Yasin had a question about the present progressive, Jarrah wanted to talk about Hitler, Deniz wanted to tell me that Jarrah hates Jews and George Bush. Krystian asked if I was Catholic, and I said no. I told them my family left Germany in 1848. Thinking I had said 1948, Jarrah said “I hate that year.” Why, I said. “That’s when the Jews took over my country,” and then he pulled Krystian’s Yankee’s hat off his head and told him he had to buy it back for a Euro. Deniz, who had been thinking about this all for a while, explained how Jews and Israel are different things, just like Americans aren’t all creepy war-mongerers like their President.
“I read the Bible,” said Jarrah later, “but in it there’s so many—was heißt Widersprüche?” “Contradictions,” I said. I told them about my dad, how he never really read the Bible, but was still a devout Catholic and was really good at it. Of course, when they found that out, they wanted to know why I wasn’t one. “I guess I never believed that one guy could make all of these things—tulips, traintracks, graffiti. Yeah, I just never believed in it. It takes something else to make a world.” I try to not use big Latinate words with them—like “spiritual"—because they lose interest quickly if they don’t understand.
They know I’m gay, but I haven’t figured out how to talk to them about it, about my boyfriend, about being in love. Just yesterday, I was watching this documentary called Rainbow’s End.

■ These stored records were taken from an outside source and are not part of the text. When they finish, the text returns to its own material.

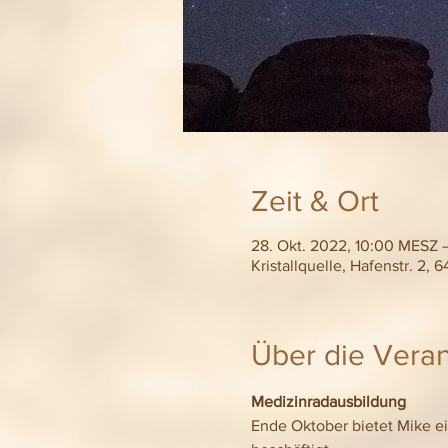
Zeit & Ort
28. Okt. 2022, 10:00 MESZ 
Kristallquelle, Hafenstr. 2
Über die Veran
Medizinradausbildung
Ende Oktober bietet Mike e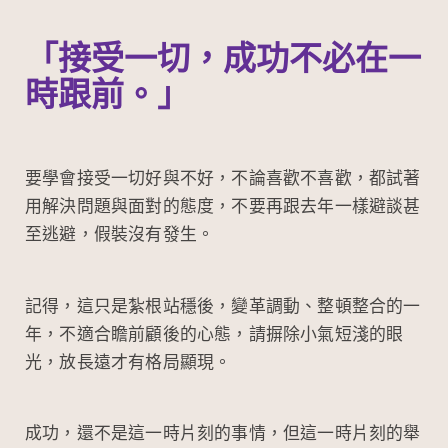
「接受一切，成功不必在一
時跟前。」
要學會接受一切好與不好，不論喜歡不喜歡，都試著
用解決問題與面對的態度，不要再跟去年一樣避談甚
至逃避，假裝沒有發生。
記得，這只是紮根站穩後，變革調動、整頓整合的一
年，不適合瞻前顧後的心態，請摒除小氣短淺的眼
光，放長遠才有格局顯現。
成功，還不是這一時片刻的事情，但這一時片刻的舉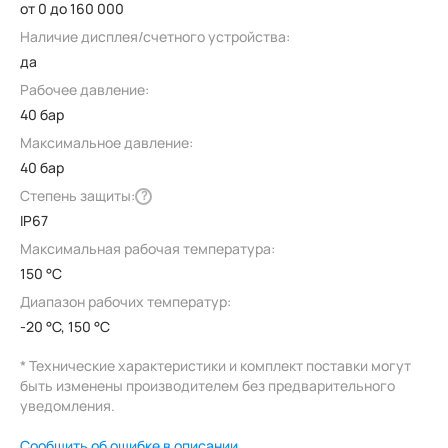
от 0 до 160 000
Наличие дисплея/счетного устройства:
да
Рабочее давление:
40 бар
Максимальное давление:
40 бар
Степень защиты:
?
IP67
Максимальная рабочая температура:
150 °C
Диапазон рабочих температур:
-20 °C, 150 °C
* Технические характеристики и комплект поставки могут
быть изменены производителем без предварительного
уведомления.
Сообщить об ошибке в описании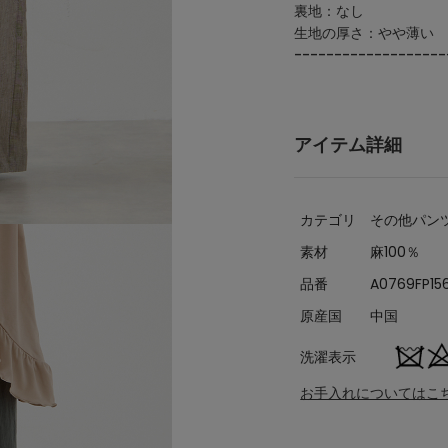
裏地：なし
生地の厚さ：やや薄い
-------------------
アイテム詳細
カテゴリ
その他パン
素材
麻100％
品番
A0769FP15
原産国
中国
洗濯表示
お手入れについてはこ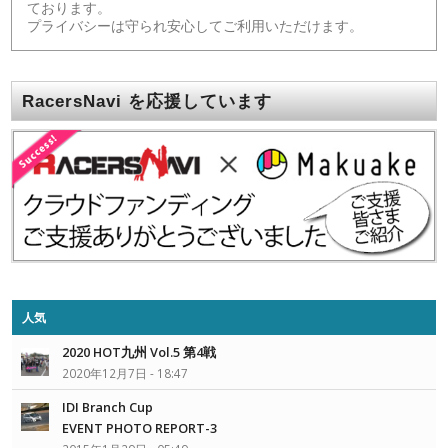
ております。
プライバシーは守られ安心してご利用いただけます。
RacersNavi を応援しています
人気
2020 HOT九州 Vol.5 第4戦
2020年12月7日 - 18:47
IDI Branch Cup
EVENT PHOTO REPORT-3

One Lebanese gay activist was interviewed who said “In the course of organizing an event, I always have to talk to Hesbollah at some point. I have to talk to clerics, imams. That’s not the problem. The problem is the state. They’re the ones that make everything so impossible.” I thought about that when I was walking with these Muslim teenagers flopping and swinging around me in the park. I thought, these are the people the new European Right (and Left) think I should be afraid of. I thought about how liberal sociologists, political journalists, and pop feminists are happy as all-get-out if I, as a gay man, attribute contemporary European homophobia to Muslim immigrants. Happy if I fear individuals more than states and their armies, happy if I am more alarmed by (straight?) Turkish twelve-year-olds taunting well-to-do gay couples in Schöneberg than by another plan to erect a Wall through Gaza.

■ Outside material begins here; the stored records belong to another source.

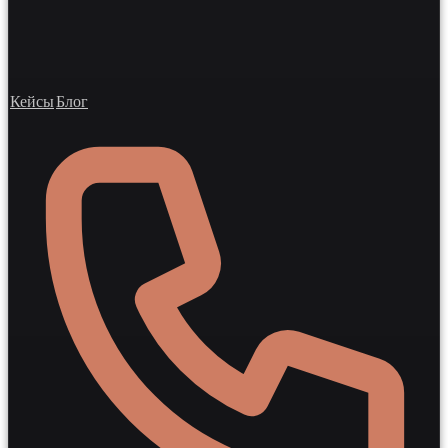
Кейсы
Блог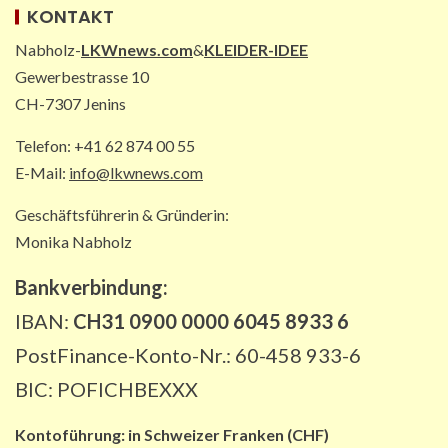
KONTAKT
Nabholz-
LKWnews.com
&
KLEIDER-IDEE
PAKETZUSTELLER INT
Gewerbestrasse 10
DHL: Die ungewöhnlichsten
Transporte 2025 – von Antilopen bis
CH-7307 Jenins
zu Kunstskulpturen
4
Telefon: +41 62 874 00 55
E-Mail:
info@lkwnews.com
STRASSEN-NEWS DE
Geschäftsführerin & Gründerin:
A2: Sperrung nach Lkw-Unfall legt
wichtigen Korridor lahm
Monika Nabholz
5
Bankverbindung:
IBAN:
CH31 0900 0000 6045 8933 6
PostFinance-Konto-Nr.: 60-458 933-6
BIC: POFICHBEXXX
Kontoführung:
in
Schweizer Franken (CHF)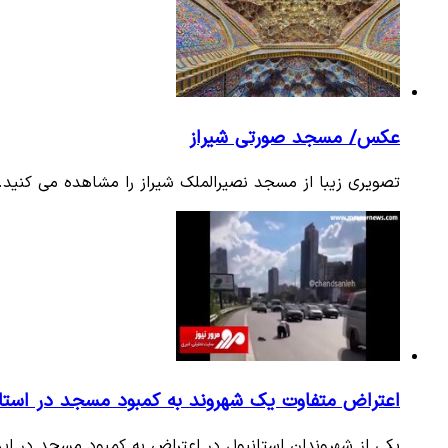
عکس/ مسجد صورتی شیراز
تصویری زیبا از مسجد نصیرالملک شیراز را مشاهده می کنید.
اعتراض متفاوت یک شهروند به کمبود مسجد در استانب
یکی از شهروندان استانبول در اعتراض به کمبود مسجد در این ش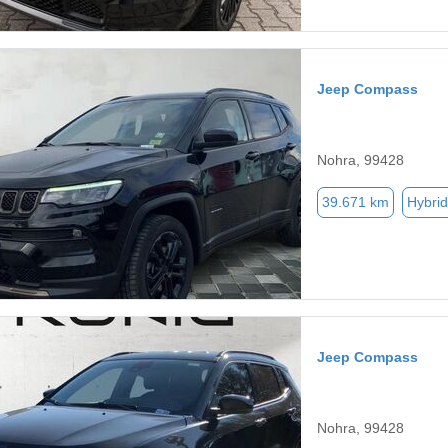
Jeep Compass
Nohra, 99428
39.671 km
Hybrid
Jeep Compass
Nohra, 99428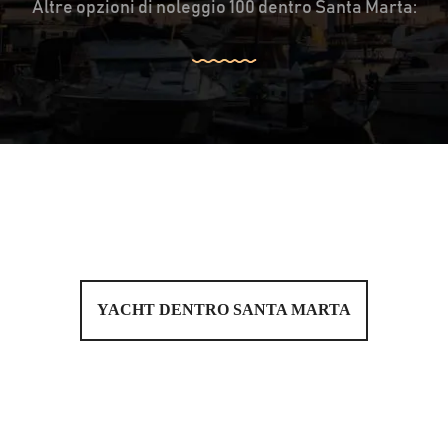
Altre opzioni di noleggio 100 dentro Santa Marta:
YACHT DENTRO SANTA MARTA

We only had fifteen minutes left, and they wanted to go get ice cream at Eis Henri. We went through all the flavors and translated them into English. Some of them had started to speak Turkish, so I asked Jarrah and Krystian if they had ever learned any Turkish. I asked the Turkish kids if they had learned any Polish or Arabic. What ensued was a whole multilingual rhapsody of cusses and disses and insults to absent mothers. I remembered that was the stuff I first learned in Spanish, so they must be somehow on the right track.

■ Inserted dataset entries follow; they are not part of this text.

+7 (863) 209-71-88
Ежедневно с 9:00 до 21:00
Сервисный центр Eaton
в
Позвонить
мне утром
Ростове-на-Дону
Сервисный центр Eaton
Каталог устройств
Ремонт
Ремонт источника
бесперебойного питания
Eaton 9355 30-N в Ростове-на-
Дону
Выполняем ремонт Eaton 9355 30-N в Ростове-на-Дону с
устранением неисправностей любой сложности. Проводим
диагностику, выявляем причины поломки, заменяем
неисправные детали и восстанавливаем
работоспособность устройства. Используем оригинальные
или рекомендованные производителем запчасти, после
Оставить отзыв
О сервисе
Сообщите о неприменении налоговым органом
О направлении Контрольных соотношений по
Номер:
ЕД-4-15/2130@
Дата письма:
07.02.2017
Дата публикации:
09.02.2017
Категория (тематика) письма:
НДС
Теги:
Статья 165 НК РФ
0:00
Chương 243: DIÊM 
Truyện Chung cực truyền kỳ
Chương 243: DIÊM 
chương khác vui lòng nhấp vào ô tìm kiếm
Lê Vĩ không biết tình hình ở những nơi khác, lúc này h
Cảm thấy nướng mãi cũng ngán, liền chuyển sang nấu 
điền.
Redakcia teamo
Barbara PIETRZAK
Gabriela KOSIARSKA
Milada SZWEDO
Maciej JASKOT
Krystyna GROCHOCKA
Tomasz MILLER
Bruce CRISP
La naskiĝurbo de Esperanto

Walking back down toward the subway—back into old East Berlin—I was in a pretty rapturous state. I get to teach a bunch of students that the German press and government has no clue about, no access to, and only a wistful interest in. I get to see this next century happening long before the G8 does. I sat down by where the Wall was and dug into my bag for the Tupperware thing with my experimental green spelt and eggplant casserole. I poured a little Greek Bergsteiger tea, and put on my headphones. I wanted to hear this one song by Loney Dear called “Sinister in a State of Hope,” but I couldn’t find it on my shuffle, so I just sang it to myself between bites and swigs.
sinister,
in a state of hope,
summer night couldn’t keep me cold
some way I let it happen,
in a flash, in a flash.
When all I want, all I want,
is a state of hope,
with all I want
This city totally kicks my ass sometimes. But yesterday, Thursday, was bright.